Downstream utility — if topics feed routing rules, measure precision@k on a small hand-labeled validation set rather than optimizing coherence alone.
Perplexity — held-out log-likelihood; lower is better in theory but often keeps increasing with K, encouraging too many topics. Use as a secondary signal, not the primary metric.

Worked example: Harbor Support KB discovery

Harbor Support had 14,200 internal KB articles (median 420 words). The routing team wanted proactive alerts when a new deploy increased volume in any theme.

Preprocessing — stripped code blocks and nav boilerplate; kept product names; CountVectorizer(max_df=0.90, min_df=5, ngram_range=(1,2)) yielded 18,400 features.
K sweep — trained LDA for K ∈ {8, 12, 16, 20, 24}; C_v coherence peaked at K=16 with acceptable interpretability scores from two support leads.
Topic labels — examples: Topic 3 {password, reset, login, locked, account}; Topic 11 {webhook, retry, 429, endpoint, payload}; Topic 14 {invoice, refund, chargeback, billing, proration}.
Production use — nightly job assigns each new ticket to argmax topic; Grafana panel tracks topic share vs 28-day baseline; spikes >2σ page on-call. Topics are refreshed quarterly with full refit; incremental assignment uses frozen model between refits.

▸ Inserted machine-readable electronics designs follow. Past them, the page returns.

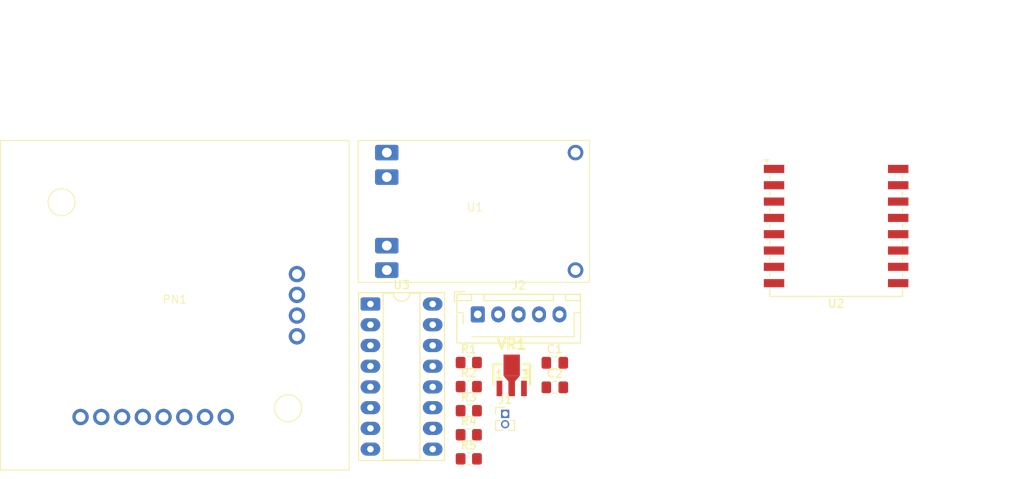
<source format=kicad_pcb>
(kicad_pcb
	(version 20241229)
	(generator "pcbnew")
	(generator_version "9.0")
	(general
		(thickness 1.6)
		(legacy_teardrops no)
	)
	(paper "A4")
	(layers
		(0 "F.Cu" signal)
		(2 "B.Cu" signal)
		(9 "F.Adhes" user "F.Adhesive")
		(11 "B.Adhes" user "B.Adhesive")
		(13 "F.Paste" user)
		(15 "B.Paste" user)
		(5 "F.SilkS" user "F.Silkscreen")
		(7 "B.SilkS" user "B.Silkscreen")
		(1 "F.Mask" user)
		(3 "B.Mask" user)
		(17 "Dwgs.User" user "User.Drawings")
		(19 "Cmts.User" user "User.Comments")
		(21 "Eco1.User" user "User.Eco1")
		(23 "Eco2.User" user "User.Eco2")
		(25 "Edge.Cuts" user)
		(27 "Margin" user)
		(31 "F.CrtYd" user "F.Courtyard")
		(29 "B.CrtYd" user "B.Courtyard")
		(35 "F.Fab" user)
		(33 "B.Fab" user)
		(39 "User.1" user)
		(41 "User.2" user)
		(43 "User.3" user)
		(45 "User.4" user)
	)
	(setup
		(pad_to_mask_clearance 0)
		(allow_soldermask_bridges_in_footprints no)
		(tenting front back)
		(pcbplotparams
			(layerselection 0x00000000_00000000_55555555_5755f5ff)
			(plot_on_all_layers_selection 0x00000000_00000000_00000000_00000000)
			(disableapertmacros no)
			(usegerberextensions no)
			(usegerberattributes yes)
			(usegerberadvancedattributes yes)
			(creategerberjobfile yes)
			(dashed_line_dash_ratio 12.000000)
			(dashed_line_gap_ratio 3.000000)
			(svgprecision 4)
			(plotframeref no)
			(mode 1)
			(useauxorigin no)
			(hpglpennumber 1)
			(hpglpenspeed 20)
			(hpglpendiameter 15.000000)
			(pdf_front_fp_property_popups yes)
			(pdf_back_fp_property_popups yes)
			(pdf_metadata yes)
			(pdf_single_document no)
			(dxfpolygonmode yes)
			(dxfimperialunits yes)
			(dxfusepcbnewfont yes)
			(psnegative no)
			(psa4output no)
			(plot_black_and_white yes)
			(sketchpadsonfab no)
			(plotpadnumbers no)
			(hidednponfab no)
			(sketchdnponfab yes)
			(crossoutdnponfab yes)
			(subtractmaskfromsilk no)
			(outputformat 1)
			(mirror no)
			(drillshape 1)
			(scaleselection 1)
			(outputdirectory "")
		)
	)
	(net 0 "")
	(net 1 "GND")
	(net 2 "5v")
	(net 3 "VCC")
	(net 4 "RXD")
	(net 5 "TXD")
	(net 6 "Net-(J2-Pin_3)")
	(net 7 "Net-(J2-Pin_4)")
	(net 8 "Net-(J2-Pin_2)")
	(net 9 "Net-(J2-Pin_1)")
	(net 10 "unconnected-(PN1-SCK-Pad1)")
	(net 11 "IC2 1")
	(net 12 "unconnected-(PN1-VCC-Pad5)")
	(net 13 "unconnected-(PN1-MOSI-Pad3)")
	(net 14 "IC2 2")
	(net 15 "unconnected-(PN1-SS-Pad4)")
	(net 16 "unconnected-(PN1-GND-Pad6)")
	(net 17 "unconnected-(PN1-IRQ-Pad7)")
	(net 18 "unconnected-(PN1-MISO-Pad2)")
	(net 19 "unconnected-(PN1-RSTO-Pad8)")
	(net 20 "GPIO 0")
	(net 21 "GPIO 2")
	(net 22 "EN")
	(net 23 "RST")
	(net 24 "GPIO 15")
	(net 25 "+5V")
	(net 26 "PHASE B")
	(net 27 "unconnected-(U2-ADC-Pad2)")
	(net 28 "PHASE A")
	(net 29 "PHASE C")
	(net 30 "PHASE D")
	(net 31 "unconnected-(U3-I7-Pad7)")
	(net 32 "unconnected-(U3-O7-Pad10)")
	(net 33 "unconnected-(U3-I5-Pad5)")
	(net 34 "unconnected-(U3-O5-Pad12)")
	(net 35 "unconnected-(U3-O6-Pad11)")
	(net 36 "unconnected-(U3-I6-Pad6)")
	(footprint "Resistor_SMD:R_0805_2012Metric_Pad1.20x1.40mm_HandSolder" (layer "F.Cu") (at 153.435 121.025))
	(footprint "OLIMEX_Regulators-FP:SOT89-3" (layer "F.Cu") (at 158.68744 110.8))
	(footprint "msv-pcb-utils:Charging Module" (layer "F.Cu") (at 154.2 90.7))
	(footprint "Capacitor_SMD:C_0805_2012Metric_Pad1.18x1.45mm_HandSolder" (layer "F.Cu") (at 163.965 112.265))
	(footprint "RF_Module:ESP-07" (layer "F.Cu") (at 198.4 90.4))
	(footprint "Capacitor_SMD:C_0805_2012Metric_Pad1.18x1.45mm_HandSolder" (layer "F.Cu") (at 163.965 109.255))
	(footprint "Resistor_SMD:R_0805_2012Metric_Pad1.20x1.40mm_HandSolder" (layer "F.Cu") (at 153.435 112.175))
	(footprint "Connector_JST:JST_XH_B5B-XH-AM_1x05_P2.50mm_Vertical" (layer "F.Cu") (at 154.535 103.325))
	(footprint "msv-pcb-utils:PN532 Module V3" (layer "F.Cu") (at 117.45 102))
	(footprint "Resistor_SMD:R_0805_2012Metric_Pad1.20x1.40mm_HandSolder" (layer "F.Cu") (at 153.435 109.225))
	(footprint "Connector_PinHeader_1.27mm:PinHeader_1x02_P1.27mm_Vertical" (layer "F.Cu") (at 157.885 115.515))
	(footprint "Resistor_SMD:R_0805_2012Metric_Pad1.20x1.40mm_HandSolder" (layer "F.Cu") (at 153.435 118.075))
	(footprint "Package_DIP:DIP-16_W7.62mm_Socket_LongPads" (layer "F.Cu") (at 141.395 102.055))
	(footprint "Resistor_SMD:R_0805_2012Metric_Pad1.20x1.40mm_HandSolder" (layer "F.Cu") (at 153.435 115.125))
	(embedded_fonts no)
)

</source>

The LDA pass did not replace the supervised ticket classifier for auto-routing high-confidence cases. It provided discovery and monitoring for themes nobody had labeled yet.

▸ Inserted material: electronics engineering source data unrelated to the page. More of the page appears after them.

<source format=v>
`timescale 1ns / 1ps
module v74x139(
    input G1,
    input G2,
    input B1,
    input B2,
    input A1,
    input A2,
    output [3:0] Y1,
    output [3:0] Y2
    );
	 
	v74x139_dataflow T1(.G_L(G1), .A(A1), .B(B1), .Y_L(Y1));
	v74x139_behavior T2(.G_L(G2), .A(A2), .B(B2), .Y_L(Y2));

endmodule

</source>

Decision table: which topic method when

Situation	Prefer	Why
Large unlabeled corpus, need soft multi-topic assignments	LDA (variational)	Scalable, probabilistic, well-understood priors
Short tweets or headlines, semantic nuance matters	BERTopic or embedding clustering	Context beyond bag-of-words; higher compute cost
Non-negative matrix factorization on TF-IDF, fast baseline	NMF	Simpler optimization; topics as weighted word sets
Known fixed categories with labeled training data	Supervised classifier	Higher accuracy when labels exist and stay stable
Need one cluster per document, hard partitions	k-means on TF-IDF or embeddings	Fast; loses mixed-membership nuance
Streaming corpus, vocabulary drifts monthly	Periodic full refit + versioned topic IDs	Topic indices are not stable across refits without alignment

Common pitfalls

Stop-word stripping too aggressive — removes discriminative short tokens in technical corpora.
TF-IDF fed to standard LDA — negative values break multinomial assumptions; use counts or specialized models.
Too few documents — LDA on 200 tweets with K=30 yields nonsense topics; reduce K or pool more text.
Ignoring document length — long documents dominate word counts; consider trimming boilerplate or using asymmetric priors.
Stable topic IDs across retrains — topic index 7 after refit is not the same theme as topic 7 before; align with keyword overlap or optimal transport if dashboards depend on IDs.
Equating topics with actionable categories — some topics are junk (“thanks”, “hello”, “regards”); filter by coherence or manual review before automating.
Skipping multilingual handling — mixing languages in one model creates polyglot garbage topics; segment by language first.

Production checklist

Define preprocessing rules and version them with the model artifact.
Sweep K with coherence and human interpretability scores on a sample.
Document top words and human labels for every production topic.
Hold out a validation slice for downstream routing or alert precision.
Schedule periodic refits; plan topic ID migration for dashboards.
Monitor for topic drift when product vocabulary changes (new feature names).
Pair unsupervised topics with a small labeled set when automating decisions.
Store count matrices or vectorizer vocab alongside LDA weights for reproducibility.

Key takeaways

LDA discovers soft thematic structure — documents mix topics; topics mix words.
Bag-of-words is a deliberate trade-off — fast and interpretable; loses word order.
Choosing K is part science, part domain judgment — coherence plus human audit beats perplexity alone.
Topic modeling complements labeled classifiers — discovery and monitoring, not always routing.
Refit policies matter — topic indices and vocabulary drift unless you version models.